Most importantly, though, I think that PayPal is dirt cheap. Its shares trade at a forward earnings multiple of only 10.2x. If the company returns to solid earnings growth as I expect, I forecast that more investors will recognize just how attractively valued PayPal is.
2. Vertex Pharmaceuticals
It’s a much different story for Vertex Pharmaceuticals (VRTX -1.03%). The biotech stock continues to deliver solid gains in 2023, just as it did last year. Vertex’s revenue and earnings have increased steadily. I believe, though, that the best is yet to come for this successful company.
Vertex remains the sole provider of approved therapies that treat the underlying provoke of rare genetic disease cystic fibrosis (CF). It could soon add a new CF drug that’s even more powerful than its current products. The company expects to report results from late-stage testing of its vanzacaftor triple-drug combo in early 2024. To add icing to the cake, Vertex will have to pay much lower royalties for the combo than it does for its other CF drugs.
The U.S. Food and Drug Administration (FDA) is scheduled to announce its approval decision for exa-cel in treating sickle cell disease by Dec. 8, 2023. The agency should make its decision on the gene-editing therapy in treating transfusion-dependent beta-thalassemia by March 30, 2024. Vertex and its partner, CRISPR Therapeutics, have already won approvals in the U.K. for both indications.
Vertex also has high hopes for its non-opioid pain drug VX-548. It expects to announce results in early 2024 from phase 3 studies in treating acute pain. The company is also evaluating VX-548 in phase 2 studies targeting peripheral neuropathic pain.
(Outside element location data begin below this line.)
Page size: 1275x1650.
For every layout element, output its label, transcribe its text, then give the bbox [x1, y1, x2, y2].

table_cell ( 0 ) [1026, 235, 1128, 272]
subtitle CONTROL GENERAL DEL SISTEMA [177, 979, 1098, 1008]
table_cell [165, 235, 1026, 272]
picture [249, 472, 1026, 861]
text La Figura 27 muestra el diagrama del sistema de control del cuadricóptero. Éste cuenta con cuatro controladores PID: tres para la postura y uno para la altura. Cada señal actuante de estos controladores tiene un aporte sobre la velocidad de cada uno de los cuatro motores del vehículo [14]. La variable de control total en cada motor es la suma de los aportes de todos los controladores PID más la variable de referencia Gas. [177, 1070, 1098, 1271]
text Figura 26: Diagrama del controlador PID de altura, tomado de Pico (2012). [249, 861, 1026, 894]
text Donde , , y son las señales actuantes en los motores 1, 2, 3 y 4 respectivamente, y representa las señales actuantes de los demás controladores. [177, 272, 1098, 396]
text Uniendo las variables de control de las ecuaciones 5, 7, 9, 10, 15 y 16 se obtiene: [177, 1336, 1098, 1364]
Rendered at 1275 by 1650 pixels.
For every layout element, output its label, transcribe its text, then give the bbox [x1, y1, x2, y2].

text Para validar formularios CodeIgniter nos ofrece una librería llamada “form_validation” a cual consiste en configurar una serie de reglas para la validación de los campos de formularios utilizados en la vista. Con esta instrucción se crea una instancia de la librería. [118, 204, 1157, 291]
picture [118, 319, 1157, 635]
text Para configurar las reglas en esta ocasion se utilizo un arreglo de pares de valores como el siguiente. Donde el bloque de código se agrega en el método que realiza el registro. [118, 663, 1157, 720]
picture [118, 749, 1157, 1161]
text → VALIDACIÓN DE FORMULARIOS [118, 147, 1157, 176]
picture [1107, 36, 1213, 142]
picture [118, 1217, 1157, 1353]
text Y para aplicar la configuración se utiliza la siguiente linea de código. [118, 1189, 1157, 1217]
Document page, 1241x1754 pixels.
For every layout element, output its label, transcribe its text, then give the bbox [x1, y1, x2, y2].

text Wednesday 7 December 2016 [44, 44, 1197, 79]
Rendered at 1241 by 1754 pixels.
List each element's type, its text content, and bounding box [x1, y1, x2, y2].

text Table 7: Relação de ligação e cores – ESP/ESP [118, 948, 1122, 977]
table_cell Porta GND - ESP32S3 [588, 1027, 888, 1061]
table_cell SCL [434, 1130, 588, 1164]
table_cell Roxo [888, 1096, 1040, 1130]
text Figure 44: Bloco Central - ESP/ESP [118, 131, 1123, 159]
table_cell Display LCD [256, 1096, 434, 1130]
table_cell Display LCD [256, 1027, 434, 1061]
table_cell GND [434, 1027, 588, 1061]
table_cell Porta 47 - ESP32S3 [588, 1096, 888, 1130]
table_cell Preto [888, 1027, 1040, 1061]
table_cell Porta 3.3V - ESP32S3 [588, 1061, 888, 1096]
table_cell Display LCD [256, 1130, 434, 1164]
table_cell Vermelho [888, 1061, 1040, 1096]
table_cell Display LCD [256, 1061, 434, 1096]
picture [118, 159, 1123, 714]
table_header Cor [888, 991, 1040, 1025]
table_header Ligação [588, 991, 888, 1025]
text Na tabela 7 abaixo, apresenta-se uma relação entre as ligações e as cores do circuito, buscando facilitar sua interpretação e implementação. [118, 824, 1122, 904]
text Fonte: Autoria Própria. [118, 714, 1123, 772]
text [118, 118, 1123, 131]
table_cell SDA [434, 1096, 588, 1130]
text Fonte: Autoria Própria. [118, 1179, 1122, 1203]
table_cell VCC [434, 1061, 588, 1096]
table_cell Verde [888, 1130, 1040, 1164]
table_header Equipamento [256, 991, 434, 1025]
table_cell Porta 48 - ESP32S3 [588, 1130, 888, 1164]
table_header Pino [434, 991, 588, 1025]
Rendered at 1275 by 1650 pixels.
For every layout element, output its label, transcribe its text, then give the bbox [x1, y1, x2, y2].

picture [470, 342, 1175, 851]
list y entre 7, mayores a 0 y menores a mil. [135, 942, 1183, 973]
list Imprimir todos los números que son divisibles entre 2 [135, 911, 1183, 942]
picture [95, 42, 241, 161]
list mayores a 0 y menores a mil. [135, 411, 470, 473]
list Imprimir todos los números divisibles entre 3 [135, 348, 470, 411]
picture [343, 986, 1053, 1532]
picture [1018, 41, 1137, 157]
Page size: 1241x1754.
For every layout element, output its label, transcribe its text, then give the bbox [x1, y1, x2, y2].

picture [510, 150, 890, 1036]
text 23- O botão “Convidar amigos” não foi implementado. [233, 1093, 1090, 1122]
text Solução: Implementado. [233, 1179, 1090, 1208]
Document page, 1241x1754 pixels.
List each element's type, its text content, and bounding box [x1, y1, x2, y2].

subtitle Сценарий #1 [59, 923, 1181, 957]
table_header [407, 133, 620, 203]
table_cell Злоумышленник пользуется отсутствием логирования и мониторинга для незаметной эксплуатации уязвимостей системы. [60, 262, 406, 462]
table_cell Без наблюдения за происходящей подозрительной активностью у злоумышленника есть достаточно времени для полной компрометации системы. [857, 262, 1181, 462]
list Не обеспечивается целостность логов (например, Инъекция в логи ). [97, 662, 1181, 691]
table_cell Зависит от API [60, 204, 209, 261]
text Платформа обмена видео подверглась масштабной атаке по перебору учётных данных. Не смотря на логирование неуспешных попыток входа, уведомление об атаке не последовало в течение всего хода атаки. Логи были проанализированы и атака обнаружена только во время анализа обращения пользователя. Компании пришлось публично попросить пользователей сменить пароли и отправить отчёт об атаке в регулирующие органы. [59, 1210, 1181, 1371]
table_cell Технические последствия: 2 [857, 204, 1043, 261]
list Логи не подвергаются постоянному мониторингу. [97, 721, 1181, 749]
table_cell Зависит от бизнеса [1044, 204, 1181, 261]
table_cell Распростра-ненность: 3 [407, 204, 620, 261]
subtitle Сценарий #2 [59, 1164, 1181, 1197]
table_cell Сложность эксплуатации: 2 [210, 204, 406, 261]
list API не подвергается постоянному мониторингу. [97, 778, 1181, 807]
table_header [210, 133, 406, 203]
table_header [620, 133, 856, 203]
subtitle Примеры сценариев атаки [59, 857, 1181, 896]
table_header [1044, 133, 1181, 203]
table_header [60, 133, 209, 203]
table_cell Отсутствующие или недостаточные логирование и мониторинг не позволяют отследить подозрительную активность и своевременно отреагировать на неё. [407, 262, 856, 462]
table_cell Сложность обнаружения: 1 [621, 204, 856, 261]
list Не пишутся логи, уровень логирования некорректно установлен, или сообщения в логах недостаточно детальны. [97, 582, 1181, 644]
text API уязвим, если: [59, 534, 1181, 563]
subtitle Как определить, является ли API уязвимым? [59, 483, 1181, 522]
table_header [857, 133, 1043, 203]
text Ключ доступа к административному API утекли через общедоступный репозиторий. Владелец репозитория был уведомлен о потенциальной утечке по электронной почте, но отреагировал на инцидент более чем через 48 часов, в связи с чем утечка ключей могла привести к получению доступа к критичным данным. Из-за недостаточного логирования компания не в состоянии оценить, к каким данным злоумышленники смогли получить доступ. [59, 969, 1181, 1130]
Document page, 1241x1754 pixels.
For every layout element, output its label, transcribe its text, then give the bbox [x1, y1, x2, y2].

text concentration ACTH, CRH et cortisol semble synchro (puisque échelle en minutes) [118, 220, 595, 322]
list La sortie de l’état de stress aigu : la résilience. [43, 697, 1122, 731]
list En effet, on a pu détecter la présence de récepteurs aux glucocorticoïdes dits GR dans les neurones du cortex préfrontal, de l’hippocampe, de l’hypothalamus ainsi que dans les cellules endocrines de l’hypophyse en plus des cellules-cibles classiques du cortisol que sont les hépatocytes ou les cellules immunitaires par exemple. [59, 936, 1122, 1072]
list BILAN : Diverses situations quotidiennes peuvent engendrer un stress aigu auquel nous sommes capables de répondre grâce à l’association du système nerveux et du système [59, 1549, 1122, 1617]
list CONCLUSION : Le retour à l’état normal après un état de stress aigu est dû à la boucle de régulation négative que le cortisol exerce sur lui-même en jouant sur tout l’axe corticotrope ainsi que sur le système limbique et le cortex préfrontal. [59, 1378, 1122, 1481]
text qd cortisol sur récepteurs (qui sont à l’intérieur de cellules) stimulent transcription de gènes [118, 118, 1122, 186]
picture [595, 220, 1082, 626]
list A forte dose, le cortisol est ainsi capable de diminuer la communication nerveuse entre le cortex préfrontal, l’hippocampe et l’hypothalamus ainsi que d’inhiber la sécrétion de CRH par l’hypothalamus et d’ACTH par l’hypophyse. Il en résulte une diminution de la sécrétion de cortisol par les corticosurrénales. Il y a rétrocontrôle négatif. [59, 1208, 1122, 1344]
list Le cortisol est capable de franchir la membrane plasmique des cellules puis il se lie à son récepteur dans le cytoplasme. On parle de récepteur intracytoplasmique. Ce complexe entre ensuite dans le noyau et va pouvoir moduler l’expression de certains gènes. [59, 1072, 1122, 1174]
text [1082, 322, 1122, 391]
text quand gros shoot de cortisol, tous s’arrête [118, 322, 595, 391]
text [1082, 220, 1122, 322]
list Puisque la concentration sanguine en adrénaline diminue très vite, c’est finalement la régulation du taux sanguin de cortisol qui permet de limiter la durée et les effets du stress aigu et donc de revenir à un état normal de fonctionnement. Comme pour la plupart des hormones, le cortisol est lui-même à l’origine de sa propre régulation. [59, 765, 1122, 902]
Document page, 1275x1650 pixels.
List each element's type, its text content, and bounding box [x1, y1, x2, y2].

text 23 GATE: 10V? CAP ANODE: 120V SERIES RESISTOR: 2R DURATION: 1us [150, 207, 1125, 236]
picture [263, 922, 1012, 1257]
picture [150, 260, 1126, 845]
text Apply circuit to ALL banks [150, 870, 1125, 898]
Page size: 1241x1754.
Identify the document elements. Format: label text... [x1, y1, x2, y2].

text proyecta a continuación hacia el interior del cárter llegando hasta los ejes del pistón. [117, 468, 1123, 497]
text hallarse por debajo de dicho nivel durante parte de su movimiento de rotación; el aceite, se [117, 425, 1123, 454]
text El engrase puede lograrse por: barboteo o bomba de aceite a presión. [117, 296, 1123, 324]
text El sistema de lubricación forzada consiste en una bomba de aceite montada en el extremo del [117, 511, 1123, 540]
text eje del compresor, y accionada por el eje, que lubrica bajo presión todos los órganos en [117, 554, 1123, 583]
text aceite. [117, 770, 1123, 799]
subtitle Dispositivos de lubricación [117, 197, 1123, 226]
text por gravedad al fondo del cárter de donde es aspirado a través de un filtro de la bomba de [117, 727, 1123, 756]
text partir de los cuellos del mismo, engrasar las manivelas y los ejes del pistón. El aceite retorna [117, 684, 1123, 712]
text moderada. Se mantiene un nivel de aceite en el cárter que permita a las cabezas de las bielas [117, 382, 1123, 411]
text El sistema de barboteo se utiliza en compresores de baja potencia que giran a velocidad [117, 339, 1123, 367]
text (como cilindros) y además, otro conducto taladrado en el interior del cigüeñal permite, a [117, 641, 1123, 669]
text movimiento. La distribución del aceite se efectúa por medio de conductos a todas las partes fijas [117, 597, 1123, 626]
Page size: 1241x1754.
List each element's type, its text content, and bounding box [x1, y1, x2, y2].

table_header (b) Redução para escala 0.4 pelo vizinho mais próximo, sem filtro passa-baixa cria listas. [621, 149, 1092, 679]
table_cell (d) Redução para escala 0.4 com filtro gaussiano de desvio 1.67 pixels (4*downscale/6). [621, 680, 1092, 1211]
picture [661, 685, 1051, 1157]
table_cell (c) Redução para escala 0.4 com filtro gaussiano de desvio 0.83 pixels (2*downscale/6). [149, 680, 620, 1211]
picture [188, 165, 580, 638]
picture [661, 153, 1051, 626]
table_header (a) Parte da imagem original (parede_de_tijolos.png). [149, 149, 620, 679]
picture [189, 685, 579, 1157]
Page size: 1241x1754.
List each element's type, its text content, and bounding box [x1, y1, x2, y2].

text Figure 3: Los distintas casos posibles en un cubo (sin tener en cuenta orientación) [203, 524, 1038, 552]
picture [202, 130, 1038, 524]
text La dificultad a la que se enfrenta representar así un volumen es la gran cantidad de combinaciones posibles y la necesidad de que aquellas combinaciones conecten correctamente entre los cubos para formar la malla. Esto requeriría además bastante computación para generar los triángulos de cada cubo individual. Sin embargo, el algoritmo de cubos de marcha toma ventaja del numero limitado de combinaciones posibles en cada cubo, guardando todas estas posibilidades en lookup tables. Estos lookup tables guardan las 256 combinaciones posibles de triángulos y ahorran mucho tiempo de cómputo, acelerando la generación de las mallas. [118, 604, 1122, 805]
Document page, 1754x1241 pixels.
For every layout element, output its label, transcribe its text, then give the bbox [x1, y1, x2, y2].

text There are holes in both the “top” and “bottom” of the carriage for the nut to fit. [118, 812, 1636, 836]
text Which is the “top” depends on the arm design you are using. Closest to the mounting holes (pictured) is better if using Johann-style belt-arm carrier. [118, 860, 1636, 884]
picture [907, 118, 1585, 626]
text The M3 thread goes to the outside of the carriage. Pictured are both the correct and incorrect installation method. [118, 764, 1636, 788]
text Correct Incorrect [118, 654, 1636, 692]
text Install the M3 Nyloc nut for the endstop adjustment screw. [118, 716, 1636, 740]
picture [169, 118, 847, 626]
The vanzacaftor combo, exa-cel, and VX-548, along with securing additional regulatory approvals and reimbursement agreements for its already approved CF therapies, should enable Vertex to grow over the next few years. The company could have other growth drivers on the way, too.
Vertex is evaluating inaxaplin in a pivotal clinical trial targeting APOL1-mediated kidney disease (AMKD). This could be a CF-admire opportunity for the company. There aren’t any other approved therapies that treat the underlying provoke of AMKD.
Finally, Vertex is advancing three programs in clinical testing that hold the potential to cure type 1 diabetes. It’s still early, but if the company succeeds it could open up a new market that’s much bigger than anything it’s gone after so far.
Keith Speights has positions in Apple, PayPal, and Vertex Pharmaceuticals. The Motley Fool has positions in and recommends Apple, CRISPR Therapeutics, PayPal, and Vertex Pharmaceuticals. The Motley Fool recommends eBay and recommends the following options: short December 2023 $67.50 puts on PayPal and short January 2024 $45 calls on eBay. The Motley Fool has a disclosure policy.